Both have 3-year-old sons.
“We've definitely had some interesting conversations on the ballfield,” Rowe said.
Rowe, 30, became a head coach at 23, a toddler among peers. Watson is much older than his teammates and maybe all his opponents. A junior, he is 26, an Army veteran who served in Afghanistan. His teammates call him “Sarge” and “Grandaddy,” with respect.
“I know the guys look up to him,” Rowe said.
“I think he gives us a good perspective,” senior shortstop and captain Sean Lubin said. “Us being in our early 20s or late teens, sometimes things can seem a lot worse than they are. He keeps everyone grounded.”
Like his teammates, Watson can hit, too. La Roche, which went 15-1 in the Allegheny Mountain Collegiate Conference and hosts the AMCC Tournament starting Friday, leads Division III in slugging percentage (.528) and is sixth in runs per game (8.9).
The Redhawks have outscored opponents 356-135.
Watson is batting .371 with a club-best six home runs. If that sounds modest, consider that the team hit nine homers in the past two seasons combined. It has 21 this season.
“(Watson) has tremendous, tremendous power,” said Rowe, adding that “he's still developing as a hitter.”

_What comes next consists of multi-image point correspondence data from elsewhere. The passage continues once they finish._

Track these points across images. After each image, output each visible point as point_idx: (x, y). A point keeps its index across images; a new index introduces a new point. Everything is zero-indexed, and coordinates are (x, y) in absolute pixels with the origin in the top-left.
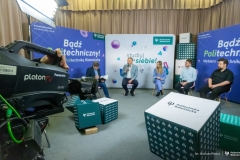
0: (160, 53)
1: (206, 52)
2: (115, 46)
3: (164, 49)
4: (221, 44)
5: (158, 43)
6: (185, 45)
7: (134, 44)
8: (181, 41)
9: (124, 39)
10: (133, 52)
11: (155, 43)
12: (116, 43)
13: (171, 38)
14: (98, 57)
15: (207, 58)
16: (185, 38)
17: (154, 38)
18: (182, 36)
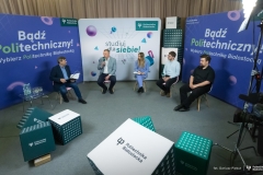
0: (144, 41)
1: (193, 41)
2: (91, 33)
3: (149, 36)
4: (208, 33)
5: (142, 29)
6: (171, 31)
7: (114, 30)
8: (168, 27)
9: (102, 24)
10: (114, 38)
11: (138, 29)
12: (91, 29)
13: (156, 22)
14: (71, 48)
15: (195, 48)
16: (172, 23)
17: (137, 22)
18: (168, 19)
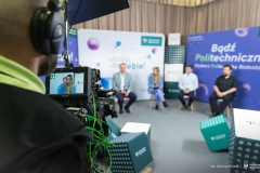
0: (149, 57)
1: (198, 56)
3: (153, 52)
4: (215, 48)
5: (147, 44)
6: (175, 47)
7: (118, 44)
8: (171, 43)
11: (143, 44)
12: (93, 42)
13: (160, 38)
15: (199, 62)
16: (175, 39)
17: (143, 37)
18: (171, 36)
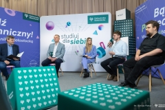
0: (96, 33)
1: (143, 27)
2: (49, 28)
3: (100, 28)
4: (156, 12)
5: (93, 22)
6: (121, 22)
7: (68, 24)
8: (118, 18)
9: (58, 20)
10: (69, 32)
11: (89, 22)
12: (50, 24)
13: (107, 16)
17: (89, 17)
18: (118, 13)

Watson stands 6-foot-3 1⁄2, weighs 205 pounds and is miles ahead of last season, when he joined the team as a walk-on. He transferred from CCAC Boyce after the school dropped baseball.
“Last year was the first year I played real baseball,” he said. “I came from a high school that wasn't too successful. I never really had a coach that really cared or wanted to win as much as Coach Rowe.
“This year, it's been more (a matter of) experience at the plate. Remembering some of the pitchers, how they pitched to me, laying off bad pitches. I really didn't have any knowledge of the game. It took me awhile to catch on.”
Watson grew up in Frisco, Texas. He married the girl next door, Tiffanie, whom he has known since seventh grade, after returning from Afghanistan in 2009. Caleb is their son. Watson is majoring in health science. He wants to pursue a graduate degree and work helping veterans.
Inspired by his family's military backround and a friend who served, Watson enlisted after high school and was deployed in April 2008. He served 13 months in Afghanistan with Bravo Company 1506, helping provide security for the locals and supply vehicles, and engaging in keeping the peace, or “letting the Taliban know we were there,” he said.
Some of the firefights were “intense,” said Watson, who was discharged as an E5 sergeant. “It was life-changing. I'd be lying if I said I wasn't scared. A lot of rounds are going over your head, and you don't know where they're coming from.”
When he struggles at the plate, he said, “I tell myself it's not the end of the world.”
Lubin said he and his teammates “ask (Watson) questions here and there,” but don't press him on his military experiences. Said Rowe, “We really don't talk about it. I prefer to let him be a college student.”
“I absolutely love baseball,” Watson said. “I love the competitive nature. I love being part of the team. It reminds me of my platoon in the military, how close we are.”